Kocaeli deplasmanında da benzer bir gol atmıştı Slovak oyuncu…
***
Aslında Kocaeli ve Göztepe maçlarında yaşadıklarının tam tersini bu kez Antalyaspor’a yaşattı Kayserispor…
Antalya’da kazanamadı ama kaybetmedi de, kaybetti denilen bir anda maça tutunmasını bildi ve puanla döndü evine…
***
Şimdi yeniden başa dönelim ve soralım; beraberlik iyi mi yoksa kötü bir sonuç mu?
5 maçtan 4 beraberlik çıkartan takımı hangi kefeye koyarsınız?
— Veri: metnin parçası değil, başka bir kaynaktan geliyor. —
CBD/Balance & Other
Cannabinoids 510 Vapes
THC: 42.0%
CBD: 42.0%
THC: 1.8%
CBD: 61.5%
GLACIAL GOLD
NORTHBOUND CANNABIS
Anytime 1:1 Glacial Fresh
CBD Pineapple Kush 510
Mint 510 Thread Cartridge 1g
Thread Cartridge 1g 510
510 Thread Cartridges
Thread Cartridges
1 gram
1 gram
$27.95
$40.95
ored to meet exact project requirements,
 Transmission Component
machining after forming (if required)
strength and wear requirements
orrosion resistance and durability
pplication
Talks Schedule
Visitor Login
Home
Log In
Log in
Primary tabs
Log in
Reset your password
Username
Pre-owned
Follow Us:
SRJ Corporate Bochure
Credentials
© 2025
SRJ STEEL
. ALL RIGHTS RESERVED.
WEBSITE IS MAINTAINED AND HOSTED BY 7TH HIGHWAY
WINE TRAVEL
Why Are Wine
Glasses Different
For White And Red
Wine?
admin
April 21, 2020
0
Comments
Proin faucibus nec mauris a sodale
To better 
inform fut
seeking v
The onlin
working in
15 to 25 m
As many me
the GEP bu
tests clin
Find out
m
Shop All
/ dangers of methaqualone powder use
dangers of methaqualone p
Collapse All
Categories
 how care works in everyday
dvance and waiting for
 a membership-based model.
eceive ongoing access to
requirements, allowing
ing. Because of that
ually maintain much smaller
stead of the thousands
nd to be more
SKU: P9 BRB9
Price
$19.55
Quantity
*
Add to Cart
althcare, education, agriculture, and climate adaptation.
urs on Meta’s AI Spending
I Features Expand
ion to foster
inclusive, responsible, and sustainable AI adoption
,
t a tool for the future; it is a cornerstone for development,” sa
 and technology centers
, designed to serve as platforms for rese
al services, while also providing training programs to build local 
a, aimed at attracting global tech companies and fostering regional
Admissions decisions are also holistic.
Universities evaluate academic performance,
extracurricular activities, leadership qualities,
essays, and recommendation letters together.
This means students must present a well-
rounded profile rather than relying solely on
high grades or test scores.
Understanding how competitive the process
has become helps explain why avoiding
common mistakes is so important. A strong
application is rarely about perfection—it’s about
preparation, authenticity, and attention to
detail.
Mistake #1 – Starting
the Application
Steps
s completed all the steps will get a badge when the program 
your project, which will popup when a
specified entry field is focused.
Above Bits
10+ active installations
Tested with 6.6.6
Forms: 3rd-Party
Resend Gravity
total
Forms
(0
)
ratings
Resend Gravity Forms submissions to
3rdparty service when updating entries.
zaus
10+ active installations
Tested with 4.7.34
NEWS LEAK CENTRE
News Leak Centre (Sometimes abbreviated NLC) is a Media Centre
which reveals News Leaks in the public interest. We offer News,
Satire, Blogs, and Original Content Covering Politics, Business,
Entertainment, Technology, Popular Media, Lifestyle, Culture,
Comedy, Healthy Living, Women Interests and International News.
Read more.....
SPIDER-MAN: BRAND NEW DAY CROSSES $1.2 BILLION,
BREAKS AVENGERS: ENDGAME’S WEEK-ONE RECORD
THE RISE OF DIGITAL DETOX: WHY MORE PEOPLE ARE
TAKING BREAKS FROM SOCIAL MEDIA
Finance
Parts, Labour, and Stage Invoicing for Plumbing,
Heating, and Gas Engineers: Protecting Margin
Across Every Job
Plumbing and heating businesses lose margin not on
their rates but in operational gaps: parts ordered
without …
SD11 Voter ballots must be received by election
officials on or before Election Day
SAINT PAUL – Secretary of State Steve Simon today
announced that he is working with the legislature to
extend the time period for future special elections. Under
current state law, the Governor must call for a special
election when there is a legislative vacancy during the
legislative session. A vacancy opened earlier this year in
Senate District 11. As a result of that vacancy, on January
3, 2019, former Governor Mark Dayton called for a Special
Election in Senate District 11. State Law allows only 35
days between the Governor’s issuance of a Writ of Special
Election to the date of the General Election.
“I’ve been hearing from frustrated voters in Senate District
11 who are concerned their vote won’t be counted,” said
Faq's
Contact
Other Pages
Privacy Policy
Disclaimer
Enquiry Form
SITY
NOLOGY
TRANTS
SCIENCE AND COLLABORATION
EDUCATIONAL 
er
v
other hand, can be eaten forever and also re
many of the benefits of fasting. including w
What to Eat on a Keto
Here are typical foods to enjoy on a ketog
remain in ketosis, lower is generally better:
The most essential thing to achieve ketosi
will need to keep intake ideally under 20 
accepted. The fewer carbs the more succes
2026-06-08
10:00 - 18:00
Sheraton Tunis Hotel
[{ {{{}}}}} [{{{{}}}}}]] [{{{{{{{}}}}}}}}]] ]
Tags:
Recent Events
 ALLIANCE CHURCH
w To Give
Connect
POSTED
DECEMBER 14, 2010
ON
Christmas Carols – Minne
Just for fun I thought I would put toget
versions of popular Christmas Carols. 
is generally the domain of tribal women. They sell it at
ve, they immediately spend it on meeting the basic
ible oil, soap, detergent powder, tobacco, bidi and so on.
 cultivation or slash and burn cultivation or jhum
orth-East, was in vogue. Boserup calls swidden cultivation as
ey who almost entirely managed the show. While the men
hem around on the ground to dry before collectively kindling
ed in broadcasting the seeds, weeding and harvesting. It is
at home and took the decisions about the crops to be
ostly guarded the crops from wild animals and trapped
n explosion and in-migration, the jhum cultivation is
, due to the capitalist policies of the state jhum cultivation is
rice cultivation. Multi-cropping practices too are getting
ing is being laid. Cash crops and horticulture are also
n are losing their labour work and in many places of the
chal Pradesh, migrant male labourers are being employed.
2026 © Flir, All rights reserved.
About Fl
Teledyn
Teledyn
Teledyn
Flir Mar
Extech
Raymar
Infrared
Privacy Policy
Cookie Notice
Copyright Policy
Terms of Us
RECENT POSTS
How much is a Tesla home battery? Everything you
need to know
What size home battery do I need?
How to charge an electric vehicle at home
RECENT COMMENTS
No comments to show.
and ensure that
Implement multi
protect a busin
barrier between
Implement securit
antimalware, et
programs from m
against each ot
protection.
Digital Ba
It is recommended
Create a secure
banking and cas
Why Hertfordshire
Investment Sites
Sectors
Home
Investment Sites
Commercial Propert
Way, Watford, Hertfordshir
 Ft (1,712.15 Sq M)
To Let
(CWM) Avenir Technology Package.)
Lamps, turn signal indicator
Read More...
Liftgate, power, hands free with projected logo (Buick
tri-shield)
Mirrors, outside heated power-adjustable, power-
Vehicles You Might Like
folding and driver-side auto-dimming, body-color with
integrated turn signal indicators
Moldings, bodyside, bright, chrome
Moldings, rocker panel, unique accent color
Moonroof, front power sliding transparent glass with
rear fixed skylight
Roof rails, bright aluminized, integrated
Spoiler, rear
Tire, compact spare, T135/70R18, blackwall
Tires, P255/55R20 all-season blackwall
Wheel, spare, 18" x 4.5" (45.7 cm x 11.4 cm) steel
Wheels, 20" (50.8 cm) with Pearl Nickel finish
Benim yanıtım bu tabloya baktığımda asla kötü bir senaryo çizmem, asla “eyvah” demem, yarınlara dair asla ne olacak bu takımın hali?” tarzında karalar bağlamam…
***
Hiç tersini düşündünüz mü? Bir değil, beş maçı da kaybetseydi, ya da 4 beraberlik yerine 4 galibiyet alsaydı o zaman ne denilecekti?
Kayserispor geriye düştüğü iki maçı çevirmesini, öne geçtiği iki maçta da beraberlikle yetinmesini bildi.
Daha yolun başındayız, daha düne kadar bu takımın akıbetinin ne olacağını konuşmuyor muyduk?
Daha düne kadar tahtasının açılmasının mucizelere bağlı olduğunu söylemiyor muyduk?
Gelenler de gidenler de oldu, bu acelecilikte neyin nesi?
***
Beklemek gerek, sabırlı olmak, hepsinden önemlisi sahip çıkmak gerek. Hocanın, futbolcunun, yönetimin bugün sorgulanma dönemi değildir, gün takımın yanında olma günüdür. Çarşamba akşamı erteleme maçında Beşiktaş karşısında Kayserispor’un ardından rüzgar olma günüdür.
***
Bakın şuraya da yazıyorum, Kayserispor önce Beşiktaş’ı, ardından Gençlerbirliğini devirip bir anda bambaşka bir konuma gelebilir. Arkadaşlar biraz sabır, bu takımın hangi badireleri atlatıp bugünlere geldiğini lütfen unutmayalım, bundan sonraki süreçte daha iyi olacağına inanıyorum.